What creative freedoms does the new technology bring?
By getting rid of the combustion engine and other components, such as transmission, exhaust and radiator, we are gaining additional space that will benefit the passengers. As designers we are very happy to take advantage of this opportunity.
Without the traditional engine noise, other sources of noise suddenly become a lot more noticeable.
How do you bridge the gap between traditional design and the new forms of electromobility?
The two types of design are going to coexist for quite a while. The first vehicle from the EQ family will arrive in 2019, and by 2025 we will have at least ten completely electronic models on the market. Both body shapes will follow the principles of the Mercedes-Benz design philosophy, with the EQ models distinguished by some unique design elements. This includes the design of the front, which will create a unique, individual character. We have already presented some of the elements in Paris, such as the slot in the cowl for the windscreen wipers that only opens when the wipers are needed. This allows us to make significant improvements, both to the aerodynamics and above all to the aeroacoustics. Because without the traditional engine noise other sources of noise suddenly become a lot more noticeable.
How do you manage to transfer the face of the brand to the new drive technology so that an e-Mercedes is immediately recognisable as a Mercedes-Benz?
With all of our vehicles we will be concentrating on the proportions – the lines will be smoother. The face of the brand remains the same for both types of drive technology, but that does not rule out variations. Even today, we are already the only brand with different front sections. We’ve got the traditional three-pointed star on the bonnet, the star in the centre of the radiator grille, and the sporty face of the AMG. And now we’re adding another variation, the face of the EQ, where the technology allows us a wide range of design options. But it must always remain possible to recognise a Mercedes-Benz as such from a distance.
It must always remain possible to recognise a Mercedes-Benz as such from a distance.
Are these new proportions being discussed with the designers of the conventional models?
Our design teams are already working on different model series across the board. And of course there is some discussion, and everyone knows all the model series. There needs to be a strategic plan to ensure that everything fits together at the end, when the cars are on display at the dealership. It has to be completely obvious that they all belong to the same family and brand, and this applies just as much to the new EQ models.

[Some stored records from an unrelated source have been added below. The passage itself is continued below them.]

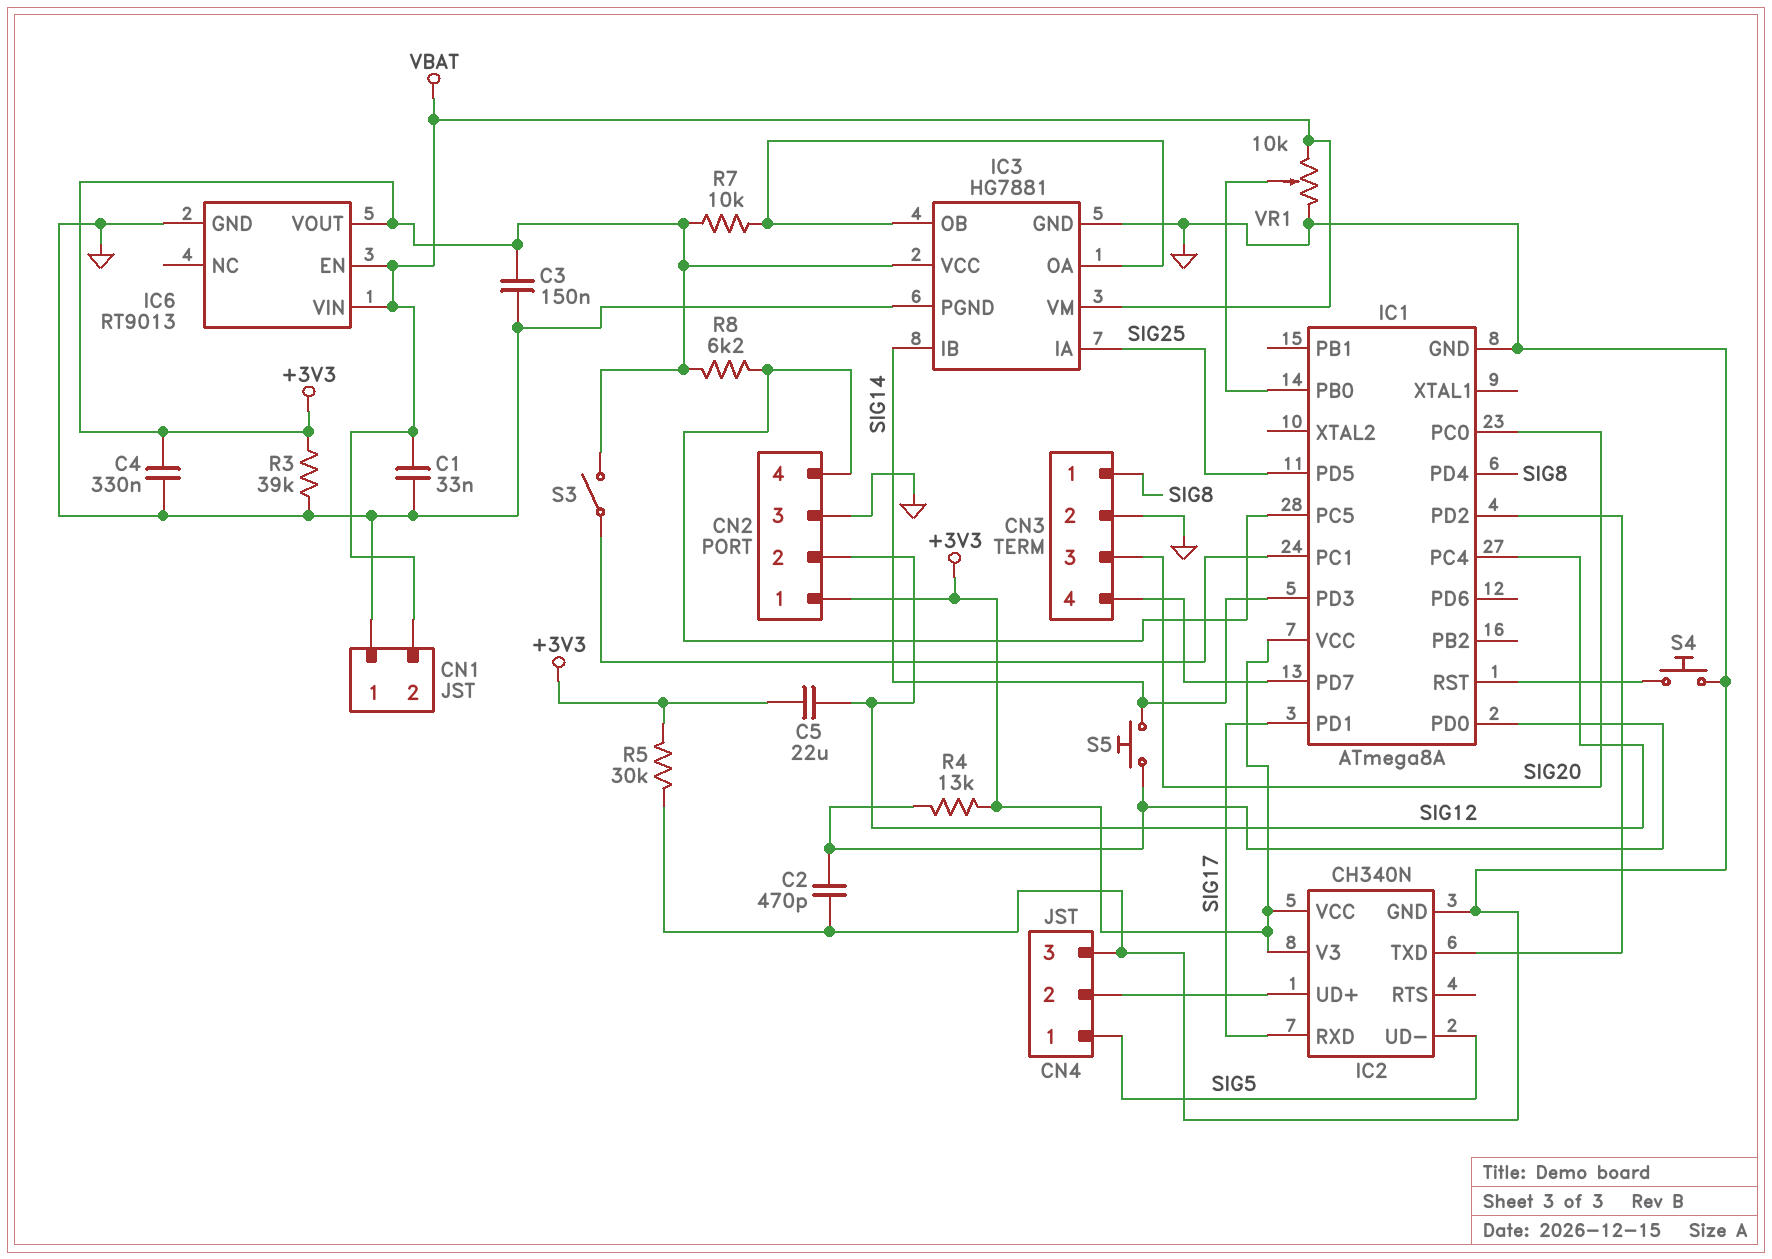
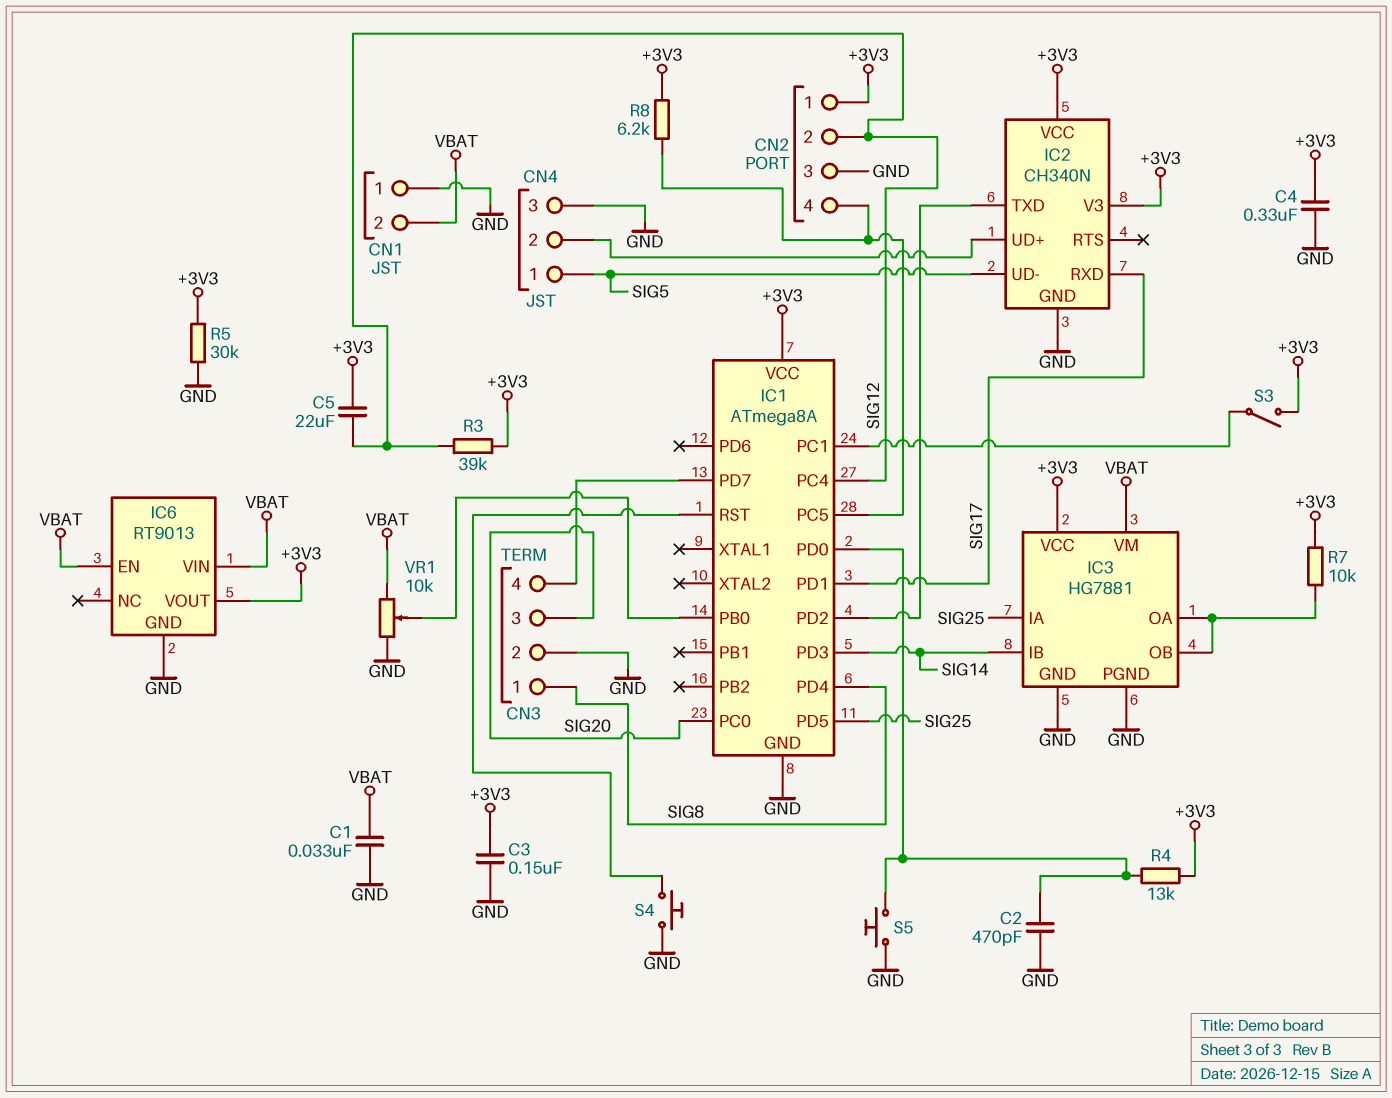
R3: 39k (+3V3, GND) -> 39k (+3V3, SIG12)
S5: button (IC1/PD0, SIG14) -> button (GND, IC1/PD0)

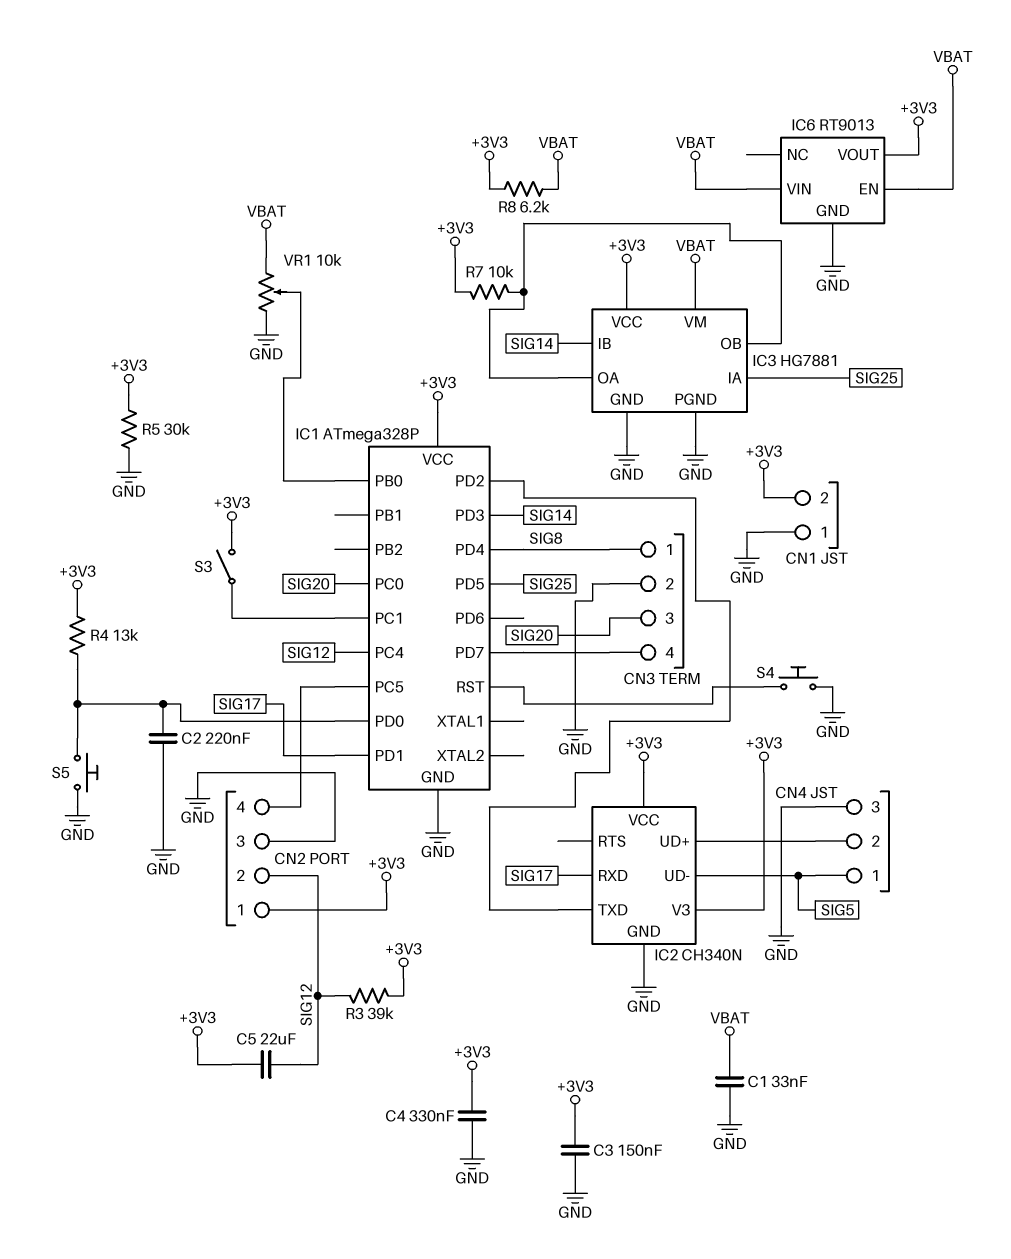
C2: 470pF (GND, IC1/PD0) -> 220nF (GND, IC1/PD0)
CN1 pin 2: VBAT -> +3V3
IC1: ATmega8A -> ATmega328P
R8: 6.2k (+3V3, CN2/4) -> 6.2k (+3V3, VBAT)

The shape of the current concept eq is that of an SUV. Will this be followed by models in other formats?
The term SUV is generally associated with large, heavy vehicles with a relatively upright greenhouse. I prefer to speak of a crossover, i. e. a model which is positioned in between the familiar segments and proportions. The appearance of our Concept EQ is less bulky, but it has the advantage of the higher seat position of an SUV. The roof is flatter, but it still provides a lot of headroom. At the rear we don’t have the typical SUV look, but rather a touch of shooting brake, to improve the aerodynamics. We have chosen this shape deliberately, because it is contemporary.
Finally a glimpse ahead: where is ev design going in the future?
For the moment we are working on this first generation, and that will turn a few heads, as people may not have been expecting that from us. We have lots of ideas. For example, when we’re talking about autonomous driving, it raises the question of whether we want to carry that through to the outside. We are certainly looking forward to the new possibilities.